In a speech heavy on statistics, the president rattled off a series of indicators meant to bolster his argument, citing near-record-low unemployment, a burst of new manufacturing jobs, expanded access to health care, export growth, reduced federal deficits and rising gross national product. He pointed to policies he has championed to forgive student loan debt, curb the cost of prescription drugs for retirees and force large corporations that have paid little or no taxes to pay at least 15 percent.

“How many of you have any student debt?” he asked the crowd gathered at the Ted M. Gallegos Community Center. “Say goodbye! Say goodbye!”

Mr. Biden’s stop in New Mexico opened a five-day swing that will also take him to California, Illinois, Pennsylvania, Delaware, New York and Maryland by Election Day, mostly to blue states where a Democratic president with mediocre approval ratings is still welcome.

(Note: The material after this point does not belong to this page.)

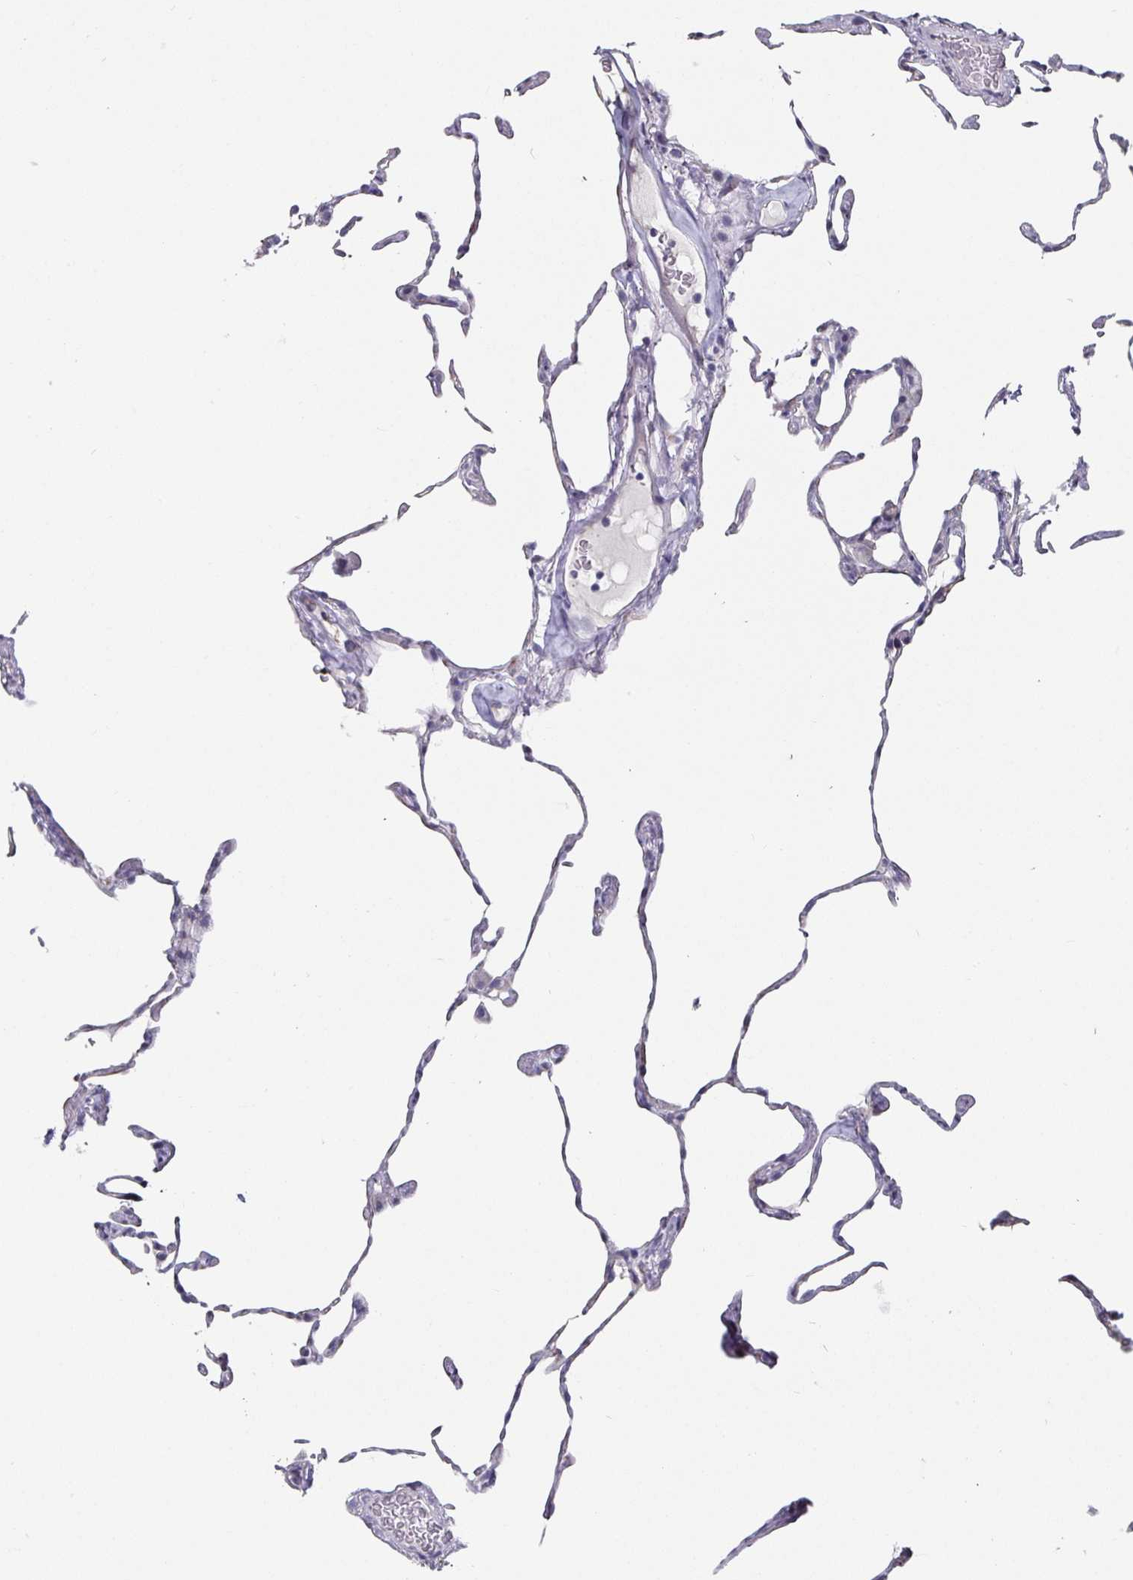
{"staining": {"intensity": "weak", "quantity": "<25%", "location": "cytoplasmic/membranous"}, "tissue": "lung", "cell_type": "Alveolar cells", "image_type": "normal", "snomed": [{"axis": "morphology", "description": "Normal tissue, NOS"}, {"axis": "topography", "description": "Lung"}], "caption": "Immunohistochemical staining of unremarkable lung demonstrates no significant staining in alveolar cells. (Stains: DAB IHC with hematoxylin counter stain, Microscopy: brightfield microscopy at high magnification).", "gene": "PODXL", "patient": {"sex": "female", "age": 57}}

Some of his economic claims were incomplete or misleading — gasoline prices, for instance, have come down since peaking last summer but remain significantly higher than when Mr. Biden took office. Yet the president’s biggest challenge in the few days remaining before Tuesday is changing the minds of enough Americans who do not see the economy in such robust terms. While jobs are plentiful, inflation hit a 40-year-high this year, eating away at many household budgets and souring the public mood.

In a recent poll by The New York Times and Siena College, 47 percent identified economic issues as the most important factors in deciding their votes and a new survey by CNN indicated that three-quarters of Americans believe the economy is in recession even though it grew at an annualized rate of 2.6 percent last quarter.

In a nod to public pessimism, Mr. Biden sought to make the case that it could be much worse if Republicans win next week and manage to reverse his policies, noting that they are already in court trying to invalidate his student loan forgiveness and have floated reductions in Social Security and Medicare.

He mocked Republicans who were “whining” about the minimum corporate tax rate he signed into law and want to eliminate it to cut taxes for the wealthy. And he said they would reverse his new law capping the cost of medicines like insulin.

“It’s reckless and irresponsible,” he said. “It would make inflation considerably worse” and “badly hurt working-class and middle-class Americans.”